Rivers on Mars may have existed much longer than expected

A preserved river channel on Mars (Image NASA/JPL/Univ. Arizona/UChicago)
A preserved river channel on Mars (Image NASA/JPL/Univ. Arizona/UChicago)

An article published in the journal “Science Advances” reports the results of a research on the ancient rivers that existed on the planet Mars that lead to think that they existed until less than a billion years ago. A team of researchers coordinated by the University of Chicago cataloged over 200 ancient rivers by analyzing model and photos showing the traces of their beds to obtain a conclusion that goes against what the scientists who studied the red planet generally think of, that is, rivers and rainfall disappeared over 3 billion years ago.

The reconstruction of Mars’ history is still very incomplete therefore every geological trace detected by one of the space probes in orbit and any analysis performed by a rover or a lander on the surface can add important details to shed light on important periods in the planet’s evolution. Among the certainties is the fact that what is today called the red planet because it’s a barren land was much more similar to the Earth when it was young, with seas, rivers and an atmosphere with rainfall. However, the general impression was that the cooling of the Martian core and the consequent loss of the magnetic field that protected it from the solar wind, the erosion of the atmosphere and the consequent climate collapse turned Mars into an arid planet with perhaps a last period of presence of rivers about 2 billion years ago. Maybe things aren’t exactly like that.

This new research exploited a series of digital elevation models of Martian areas created thanks to images captured by NASA’s Mars Reconnaissance Orbiter space probe’s High Resolution Imaging Science Experiment (HiRISE) and Context Camera (CTX) instruments. The many traces that still exist and are well preserved of ancient river channels allowed the researchers to calculate the intensity of the water discharge and their beds’ size. The amount of data was greater for some river basins and they indicate that those rivers were much larger than the Earth’s ones. The flows calculated for Martian rivers range from 3 to 20 kg of water per square meter per day, a situation that could have gone on up to a billion years ago at a global level.

These conclusions are truly surprising and raise new questions because they contradict our knowledge of Mars history. Edwin S. Kite of the University of Chicago, lead author of this research, recognizes the difficulty for the scientists who are trying to create models for the ancient Martian climate and the new difficulty added by his team’s conclusions. To explain the contradictions he hypothesized that on Mars there was an alternation of dry and wet climates which led the rivers to shorten from thousands to hundreds of kilometers but still having a considerable discharge.

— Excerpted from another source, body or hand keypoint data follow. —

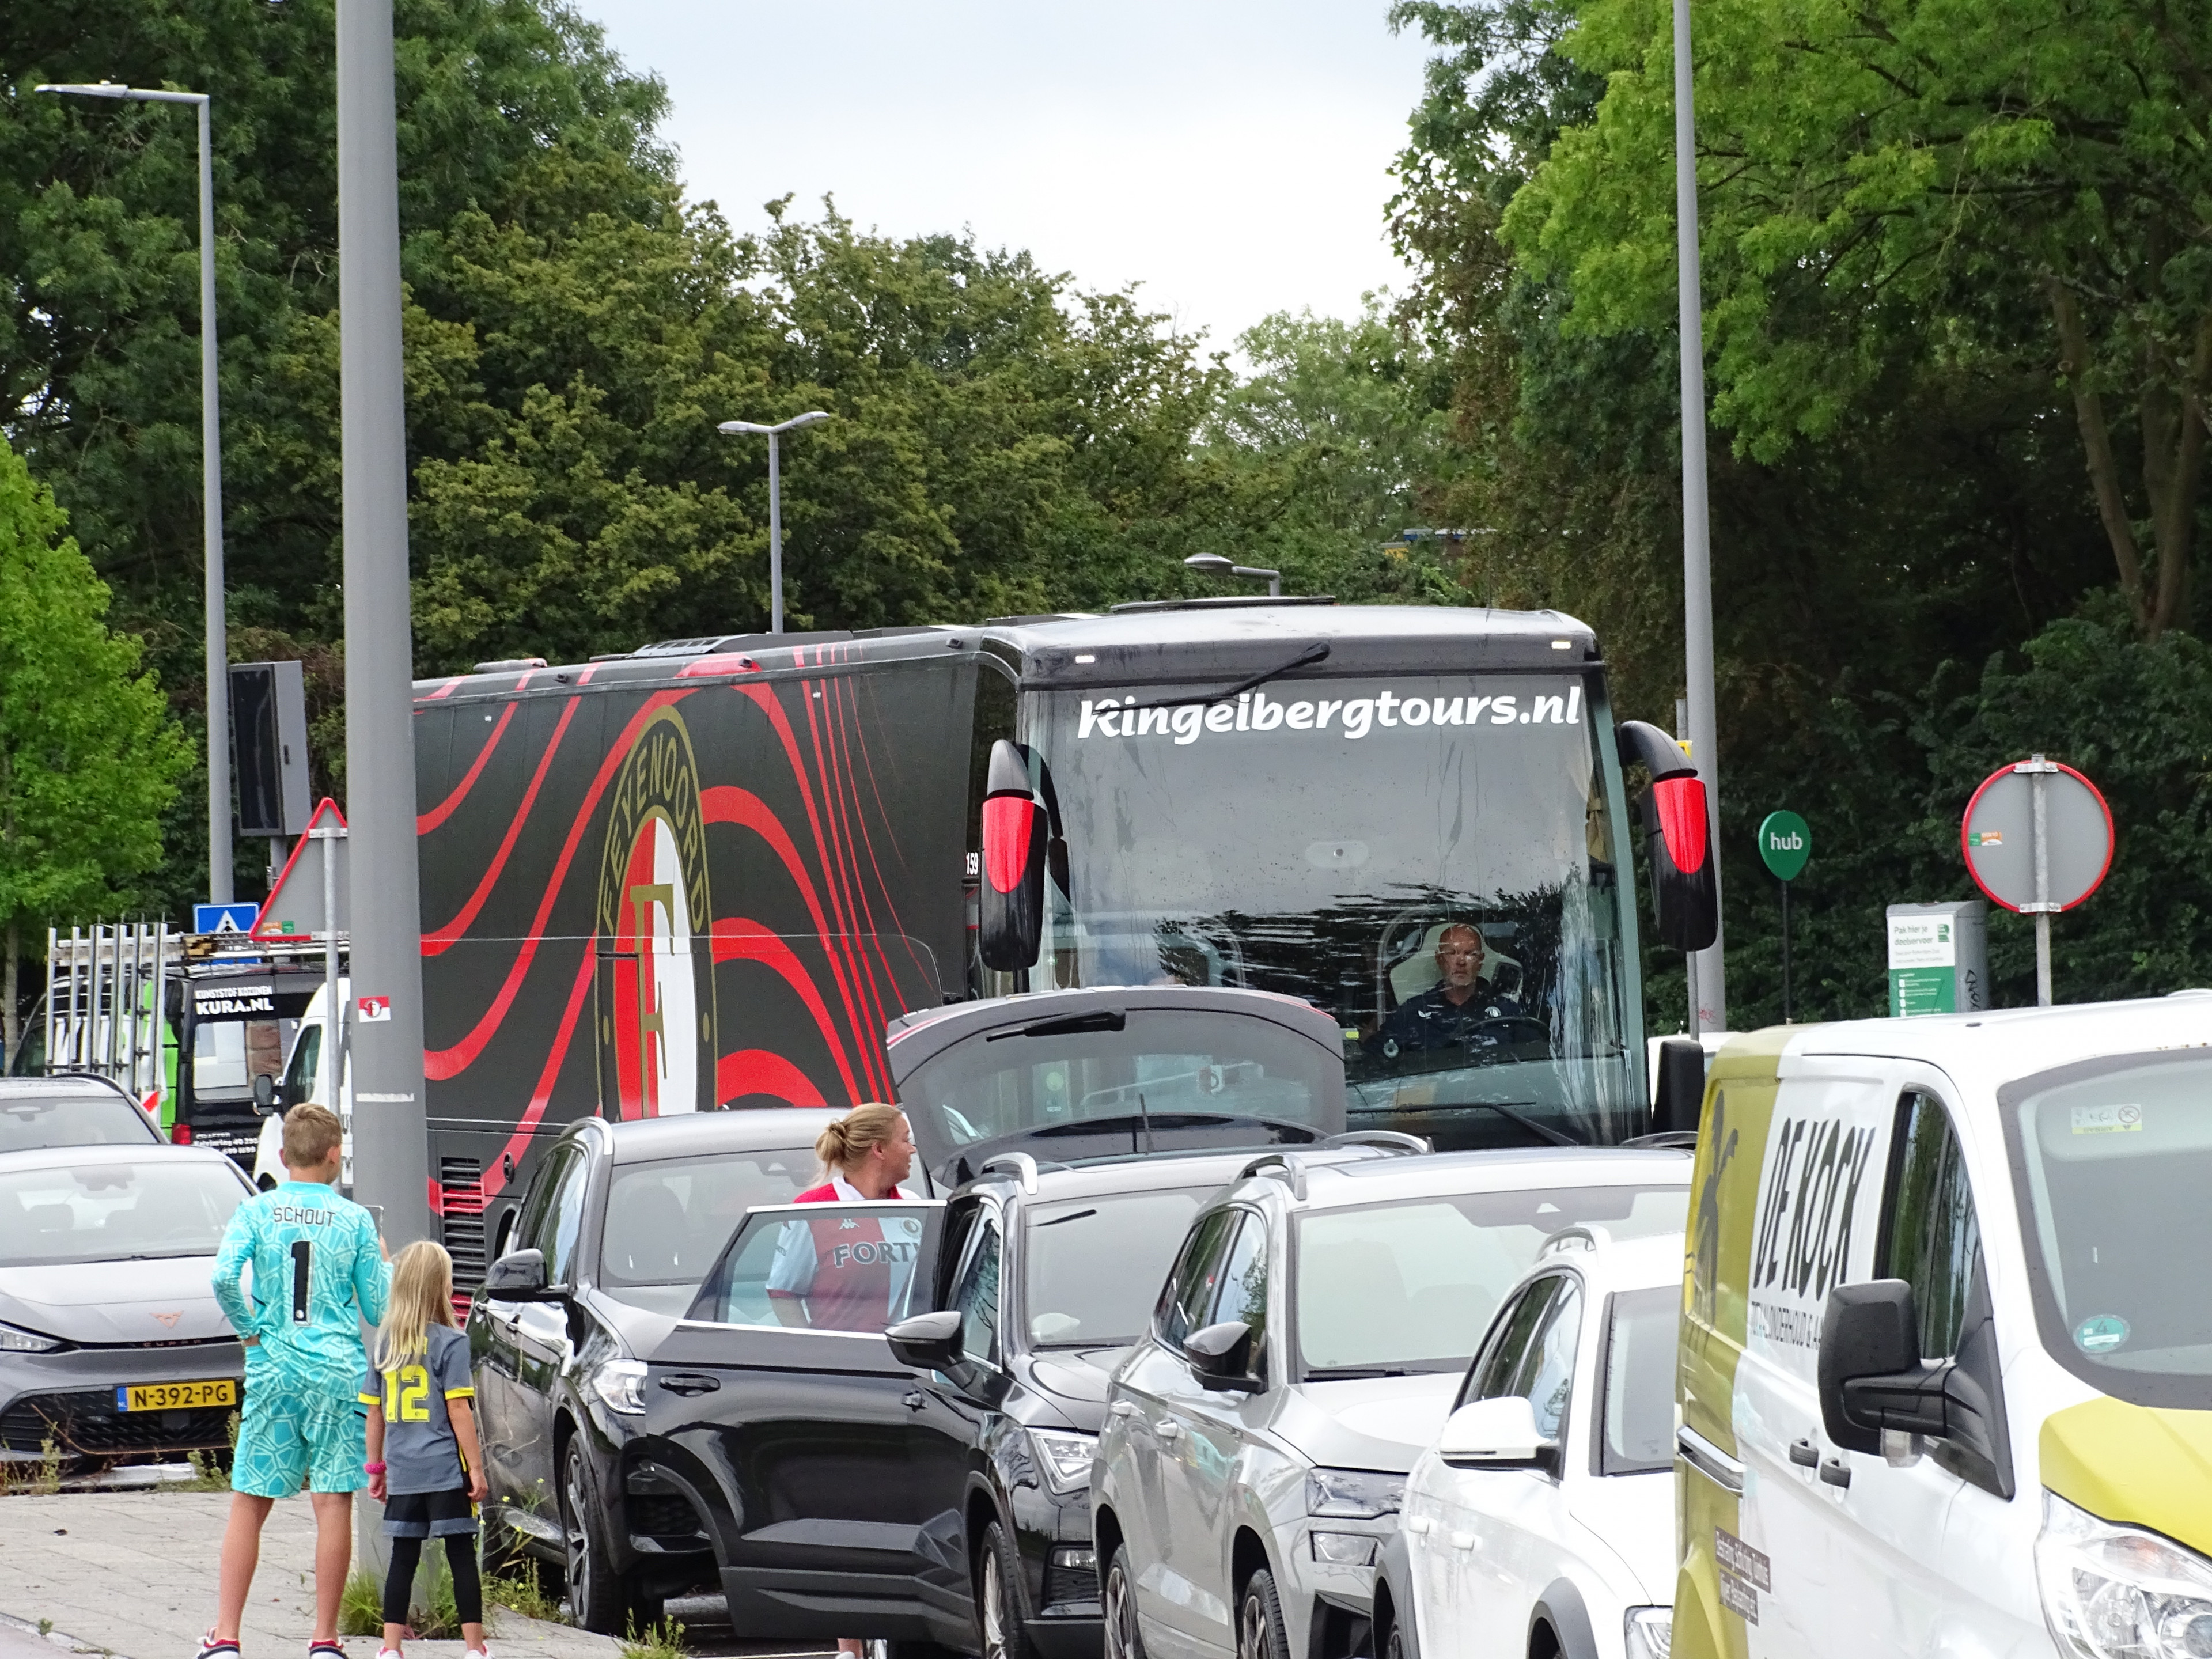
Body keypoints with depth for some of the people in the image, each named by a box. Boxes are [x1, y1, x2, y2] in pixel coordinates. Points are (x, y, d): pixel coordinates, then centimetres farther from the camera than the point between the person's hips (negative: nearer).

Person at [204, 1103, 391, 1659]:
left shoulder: (255, 1211, 1)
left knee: (248, 1505, 6)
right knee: (333, 1505, 1)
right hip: (337, 1373, -1)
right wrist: (383, 1261, 21)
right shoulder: (355, 1219, 1)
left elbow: (224, 1278, -14)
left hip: (273, 1369, 1)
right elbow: (378, 1308, 3)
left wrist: (248, 1328, 2)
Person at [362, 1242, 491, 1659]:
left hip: (402, 1471, 4)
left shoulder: (385, 1344, 7)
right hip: (445, 1469, -4)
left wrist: (376, 1468, 18)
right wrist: (476, 1467, -7)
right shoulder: (450, 1342, -8)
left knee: (403, 1557, 9)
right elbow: (458, 1409, -11)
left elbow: (374, 1411, 10)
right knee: (461, 1555, 1)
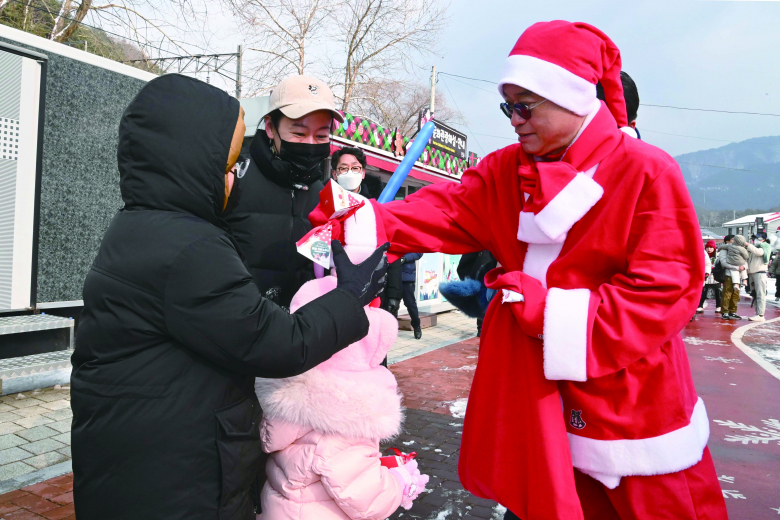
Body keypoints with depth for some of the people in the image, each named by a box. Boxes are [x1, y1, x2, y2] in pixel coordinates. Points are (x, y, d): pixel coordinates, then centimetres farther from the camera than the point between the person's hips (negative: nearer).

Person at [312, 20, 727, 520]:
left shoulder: (647, 172, -14)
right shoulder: (507, 170, 2)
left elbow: (668, 288, -18)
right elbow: (444, 211, -9)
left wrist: (551, 309, -22)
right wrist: (368, 221, -25)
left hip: (632, 399, -3)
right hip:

Edwin S. Kite acknowledges that somewhere in the various studies there must be an error, in climate models, in the evolution patterns of the Martian atmosphere or in our basic understanding of the chronology of the inner solar system. Understanding the humidity levels changes in the Martian atmosphere in the course of its history is crucial to obtain certain answers. In essence, we still need data to get a clear idea that is close to the completeness of that history.